As always my near and dear faithful friends are always there.... humbly I thank you all. Everything feels upside down right now. As I visit each of you it seems we all have so many struggles to overcome right now and my heart is challenged to stop the tears from flowing....
I am committed to pray with out ceasing for all of us. How is it that such goodness and light be surrounded by so much darkness? I was thinking about it for the last couple of days, people are always so quick to quote, "God never gives us more than we can handle...." Sometimes the quote angers me...but I was thinking yesterday that maybe it's because we are not supposed to handle so much and in blind faith hand it over to him? Just a thought to make some kind of sense of the struggles we are all facing right now....

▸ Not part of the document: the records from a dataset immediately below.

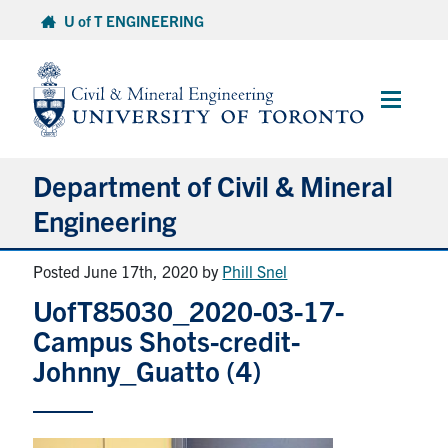
Skip
U of T ENGINEERING
to
content
Main
Menu
Department of Civil & Mineral
Engineering
Posted June 17th, 2020
by
Phill Snel
About
UofT85030_2020-03-17-
Undergraduate Students
Campus Shots-credit-
Johnny_Guatto (4)
Graduate Students
Continuing Education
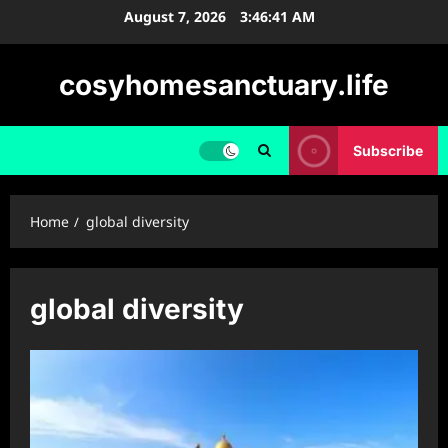
Skip
August 7, 2026
3:46:42 AM
to
content
cosyhomesanctuary.life
Subscribe
Home
global diversity
global diversity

I have a new neurologist... Dr. Duncan. Yesterday after months of fighting with the botox pharmacy, insurance, etc. I finally received my shots. Now I sit and wait to see if they're effective. I did appreciate is approach, instead of the nine or twelve stabs that I have become accustomed to, he only injected me twice. One injection in the front of my neck and one in the back. He assures me that it will be just as effective and that there is no need to stick me as many times as the other neuro's did. I'm afraid he should have injected me one more time on the right side. It usually takes three or four weeks to see how they are working, but the right side is driving me crazy in excruciating pain tonight. I woke up this morning with my body so sore I felt like a mac truck had ran me over. AH liked Dr. D tremendously...I think he really like it more that I didn't break his hand from squeezing it yesterday...usually he holds my hand through the shots, but baby girl had gone out and bought me stress balls to squeeze instead....it worked pretty well. The shot in the front of my neck wasn't pleasant but no where near the pain from the one in the back left side. It felt like he stuck the needle so deep that it was going to come out the front.... but lesser of two evils and at least I have finally found somewhere to go where everyone from the receptionist to the nurse and doc were empathetic, friendly and professional. I told AH that usually my body goes into shock from the pain of the shots, but this time I think I was in shock by all of their kindness...sad but true, I have never been treated so kindly in the two years since I've developed dystonia. Amazing and sad to think about when you consider how many doctors I've seen. Still thanking God for mercy none the less.

I have much more to tell you all but I'll leave it with this for tonight. I hope all of you are blessed and that God will send you strength and his angels to surround you all so that you can rest if only for a moment in the feathery down of their wings.

XOXO Keke

P.S. Yes the cutie hanging upside down on the rings is Mitzi's Em. I could just bite her she is so adorable!